Not exactly.
hg pull
grabs the revisions from the other repository and adds them to the locally available revisions in your clone of the repository, but does not update your working copy - only your repository (which, for DCVS like hg/git/etc is not the same thing as a working copy).
hg update
updates your actual working copy to the latest revision in your local repository.
This differs from Subversion because in svn, there is no such thing as your "local repository" - the only repository is the one on the server; you only have a working copy locally.
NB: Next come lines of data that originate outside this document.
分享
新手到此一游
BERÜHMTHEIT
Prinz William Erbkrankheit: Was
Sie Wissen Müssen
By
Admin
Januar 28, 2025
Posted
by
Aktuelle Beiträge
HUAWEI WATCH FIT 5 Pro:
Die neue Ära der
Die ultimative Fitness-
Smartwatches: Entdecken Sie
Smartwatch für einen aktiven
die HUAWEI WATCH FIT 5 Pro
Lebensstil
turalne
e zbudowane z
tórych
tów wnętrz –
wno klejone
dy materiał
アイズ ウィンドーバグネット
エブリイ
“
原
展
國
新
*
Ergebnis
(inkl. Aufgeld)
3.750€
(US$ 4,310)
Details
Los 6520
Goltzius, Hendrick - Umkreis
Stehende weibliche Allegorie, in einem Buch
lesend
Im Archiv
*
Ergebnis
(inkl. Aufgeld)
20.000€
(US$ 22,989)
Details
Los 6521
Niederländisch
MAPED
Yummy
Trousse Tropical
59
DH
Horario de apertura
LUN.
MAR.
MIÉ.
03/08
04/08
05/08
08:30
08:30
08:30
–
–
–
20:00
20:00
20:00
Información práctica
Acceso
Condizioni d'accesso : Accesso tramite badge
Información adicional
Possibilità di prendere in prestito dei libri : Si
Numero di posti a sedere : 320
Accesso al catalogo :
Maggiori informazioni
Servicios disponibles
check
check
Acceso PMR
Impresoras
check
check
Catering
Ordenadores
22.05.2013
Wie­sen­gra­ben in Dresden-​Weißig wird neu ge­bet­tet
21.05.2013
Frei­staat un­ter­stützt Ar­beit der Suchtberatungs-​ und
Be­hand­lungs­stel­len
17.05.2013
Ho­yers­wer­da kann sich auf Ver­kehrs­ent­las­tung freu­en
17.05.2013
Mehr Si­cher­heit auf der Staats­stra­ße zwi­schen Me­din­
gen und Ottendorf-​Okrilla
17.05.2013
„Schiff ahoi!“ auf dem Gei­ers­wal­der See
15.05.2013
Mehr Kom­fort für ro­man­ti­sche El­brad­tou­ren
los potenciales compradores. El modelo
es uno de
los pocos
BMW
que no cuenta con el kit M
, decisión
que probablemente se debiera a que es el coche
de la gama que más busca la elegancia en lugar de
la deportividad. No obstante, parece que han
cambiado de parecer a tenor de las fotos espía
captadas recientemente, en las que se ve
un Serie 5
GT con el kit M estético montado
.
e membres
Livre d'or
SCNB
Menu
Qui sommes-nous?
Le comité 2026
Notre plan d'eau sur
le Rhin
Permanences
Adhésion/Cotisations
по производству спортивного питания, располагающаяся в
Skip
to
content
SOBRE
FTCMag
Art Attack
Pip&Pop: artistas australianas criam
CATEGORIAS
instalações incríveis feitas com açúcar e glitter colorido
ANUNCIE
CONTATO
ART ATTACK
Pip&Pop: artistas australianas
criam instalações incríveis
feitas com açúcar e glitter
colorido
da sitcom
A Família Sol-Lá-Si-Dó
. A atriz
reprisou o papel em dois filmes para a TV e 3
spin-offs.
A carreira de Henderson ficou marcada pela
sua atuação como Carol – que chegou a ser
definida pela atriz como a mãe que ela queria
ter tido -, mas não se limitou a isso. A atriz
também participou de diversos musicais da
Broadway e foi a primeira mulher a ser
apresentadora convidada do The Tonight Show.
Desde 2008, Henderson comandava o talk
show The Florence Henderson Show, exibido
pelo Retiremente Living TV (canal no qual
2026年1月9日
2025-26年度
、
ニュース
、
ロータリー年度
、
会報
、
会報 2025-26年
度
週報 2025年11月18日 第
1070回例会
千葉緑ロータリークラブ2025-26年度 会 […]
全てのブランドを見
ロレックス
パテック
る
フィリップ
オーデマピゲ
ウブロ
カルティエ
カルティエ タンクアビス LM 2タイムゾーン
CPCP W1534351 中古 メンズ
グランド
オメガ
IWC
Hence why update
is only a single command, as opposed to Mercurial's pull
and then update
.
The equivalent to svn update
for Mercurial would be hg pull --update
, which is equivalent to doing hg pull
and then hg update
one after another.
An end-to-end workflow for DCVS with a "central" repo looks something like this:
- A does
hg commit
on some changes.
- A does
hg push
to push them the central repository.
- B does
hg pull
to pull them from the central repository into their own clone.
- B does
hg update
to update their working copy to reflect the changes pulled into their clone.
In systems without a central repo, it would instead look something like this:
- A does
hg commit
on some changes.
- B, who has cloned A's repo, wants those changes, and thus does an
hg pull
directly from A's repo.
- B uses
hg update
to update their working copy to the changes.